Dallas Dhu is a long departed Speyside distillery that today is under the ownership of Historic Scotland as a visitor attraction. Kept as a time capsule it offers visitors a glimpse into a fading memory of how distilleries used to operate and were staffed by large numbers. Left to your own devices you can walk through the distillery with an audio guide to appreciate the whisky craft before the dawn of the modern age of computerised Scotch. You can read about my visitor experience here.
Last time I visited Dallas Dhu, Historic Scotland offered a couple of bottles from Gordon & MacPhail of its single malt. As part of the tour you were allowed a sample of the Rhoderick Dhu blend that the distillery helped to produce. A refreshing dram, in all likelihood it probably only has a teaspoon of Dallas Dhu in the modern equivalent, which you can buy at the distillery shop.
In recent years Dallas Dhu releases from independent bottlers have started to dry up considerably. It’s not a whisky you see very often, as like Brora, Port Ellen and their ilk, the number of casks in maturation is reaching the end of their lifespan. Whisky in casks will eventually reach a plateau where the relationship between the spirit and wood becomes unbalanced and the tasting experience is affected. For example I had a Cadenhead 43 years old Glenlivet a couple of years ago and my impression was the wood had taken over leaving a sense of disappointment. Bottlers also have to watch the alcoholic strength, as anything under 40% cannot be bottled as single malt whisky.

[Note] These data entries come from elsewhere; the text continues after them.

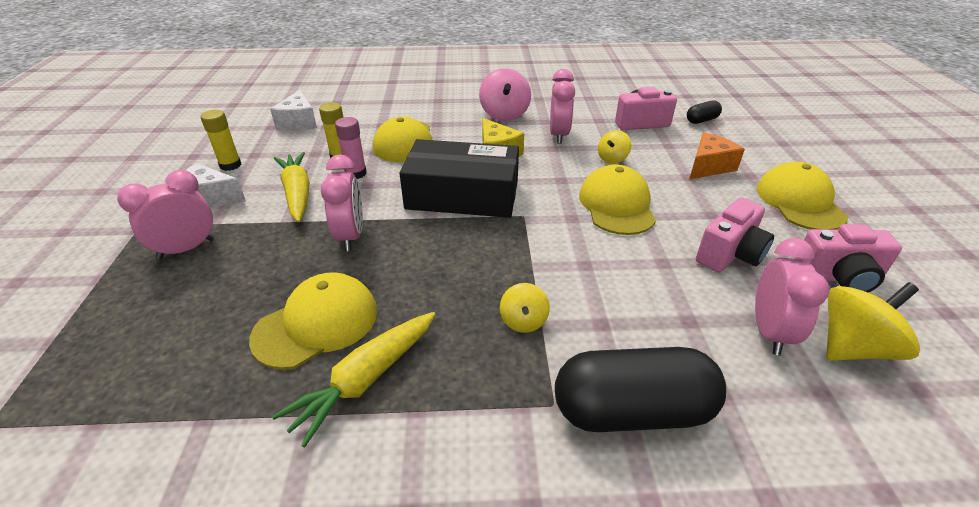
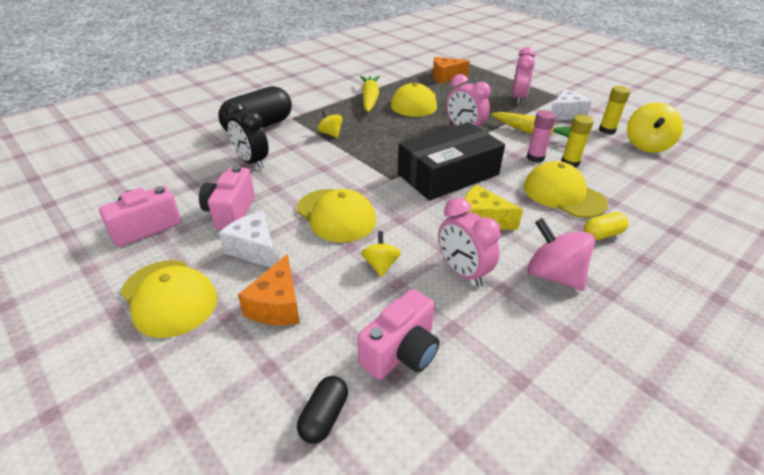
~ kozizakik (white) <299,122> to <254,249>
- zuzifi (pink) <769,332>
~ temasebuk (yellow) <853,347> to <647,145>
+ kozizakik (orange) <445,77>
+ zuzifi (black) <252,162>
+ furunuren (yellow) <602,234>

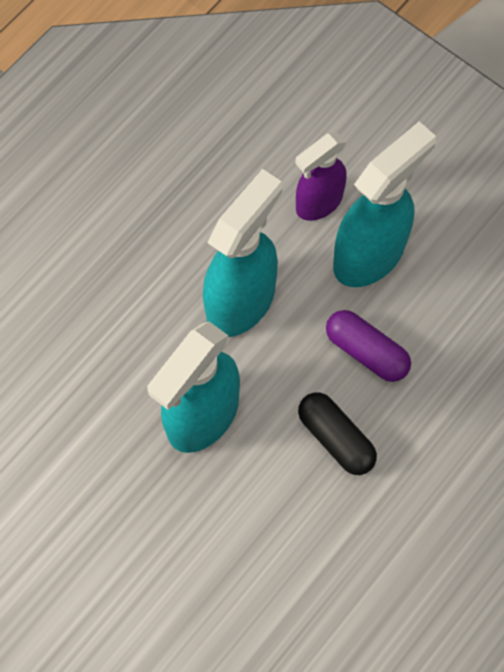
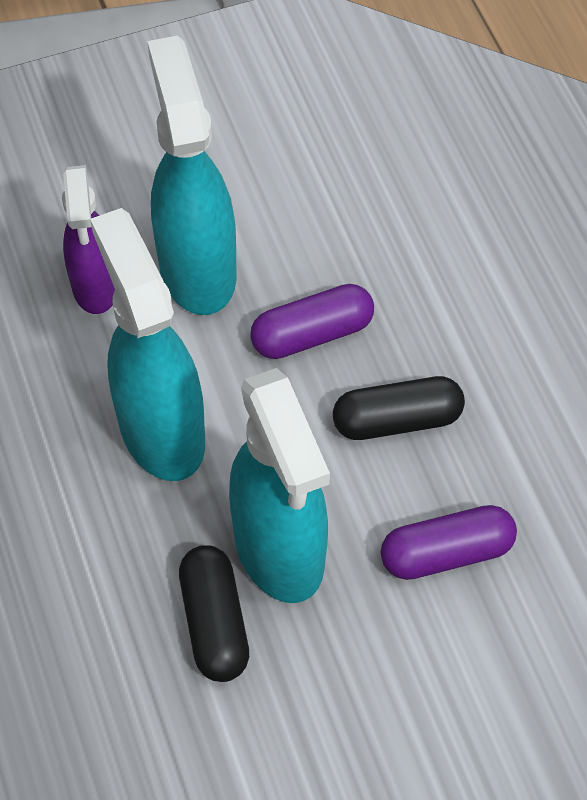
+ furunuren (purple) <446,552>
+ furunuren (black) <214,622>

So when I heard a Dallas Dhu was being bottled by Cadenhead’s, I couldn’t pass up the opportunity to experience a much overlooked distillery. The arrival of this bottle is a little different to normal Cadenhead releases as its comes without tasting notes or outturn numbers. Earlier this year for its whisky festival, Springbank and Campbeltown have a series of events. Part of the appeal to visitors was the opportunity to purchase a specially bottled release of their own to mark the occasion. There were 2 casks on offer; namely a Rosebank and this Dallas Dhu. The Rosebank was the cheaper option and given the current Lowland fashion this sold out.
Evidently some of the Dallas Dhu was left in the cask and rather than having to re-gauge this or risk losing more to the angel's share, Cadenhead's bottled what was left as a wee special. I had the opportunity to taste this during a recent Jolly Topper event and it met almost with universal praise from the group of around 30 whisky drinkers. This is pretty rare given my experiences of these tastings, as a monopoly for 'bottle of the night' always meets some debate.
Bottled: 2014 (35 years old)
Edition of: so few they didn't bother counting
Strength: 53.7% ABV
Colour: polished oak
Nose: immediately you're transported to a dunnage warehouse with the distinctive aromas of wood, spirit, an earthy characteristic and a pleasant musty note. This Dallas Dhu smells old and unlike modern whiskies today. Polished wood with beeswax, cherries, a little lemon, a richness I'm struggling to separate between soya sauce or mushroom and at the back of it all a glimmer of ash.
Taste: butterscotch moving into chocolate orange with cherries on top There is plenty of wood but in harmony with the spirit and pepper. It certainly doesn't need water and only benefits slightly from a wee splash.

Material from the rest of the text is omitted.